Task statement –
Please copy the passage from the article on service providers and SDN word for word, between "August 24, 2016" and "or off-the-shelf solutions.", inclusive.

Source extract –
-- Opening Marker --
CenturyLink and Perseus execs share real-world experiences, reminding everyone there are no easy paths to virtualization.

August 24, 2016

5 Min Read
SPs on SDN: This Stuff Ain't Easy

Two service provider executives from companies deeply engaged in virtualization offered some words of caution Tuesday: When it comes to using SDN and NFV to automate network operations and improve services, there are no short cuts or off-the-shelf solutions.

Bill O'Brien, director of Adaptive Platforms at CenturyLink Inc. (NYSE: CTL) and Andrew Kusminsky, COO & chief strategy officer for Perseus , a global managed services company, spoke in a virtual roundtable sponsored by marketing firm JSA and focused on real-world deployment issues for NFV, SDN and big data. Although their companies and services are quite different, both men emphasized the need for companies to develop their own expertise, and to take the time necessary to do that.

"Individual companies will need to build up their capabilities in data science in order to allow for this transformation to happen," O'Brien said. That means putting the right platforms in place for automated SDN and big data, he said, but also understanding what those platforms look like and what they can do. "It's not trivial. You have to put in the time. When you look at large web firms, they have invested almost a decade in this and they are doing some interesting things now."

Looking to a single vendor for integrated solutions may have its appeal but it won't work in the long run because no one vendor can address all issues, O'Brien said.

"It's not something you can buy completely off the shelf, you are going to have to make that investment in your organization as well as the knowledge within your company so you can begin to evolve and develop the algorithms to make the smart systems and smart networks," he commented.

Zeev Draer, VP of strategic marketing for MRV Communications Inc. (Nasdaq: MRVC), and the lone vendor on the panel, agreed with O'Brien. "The biggest myth of SDN is that it is one-size-fits-all," he commented. "This is a long process -- there are no short cuts."

Want to know more about carrier SDN strategies? Check out our dedicated SDN content channel here on Light Reading.

Kusminsky's firm serves the demanding financial services industry and has deployed SDN as a means of delivering on-demand services that customers can turn up themselves through a portal. Only by insuring its own internal expertise is Perseus able to bring high-value customers onto a new technology platform with confidence, he said.
-- Closing Marker --
Provided information –
-- Opening Marker --
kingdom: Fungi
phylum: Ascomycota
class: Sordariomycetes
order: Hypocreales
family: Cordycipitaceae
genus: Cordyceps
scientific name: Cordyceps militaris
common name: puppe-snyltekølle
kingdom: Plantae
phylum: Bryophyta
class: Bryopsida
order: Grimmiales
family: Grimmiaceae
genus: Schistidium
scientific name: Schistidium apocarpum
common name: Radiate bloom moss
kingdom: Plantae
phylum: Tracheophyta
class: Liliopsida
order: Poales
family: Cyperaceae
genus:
-- Closing Marker --
Task answer –
August 24, 2016

5 Min Read
SPs on SDN: This Stuff Ain't Easy

Two service provider executives from companies deeply engaged in virtualization offered some words of caution Tuesday: When it comes to using SDN and NFV to automate network operations and improve services, there are no short cuts or off-the-shelf solutions.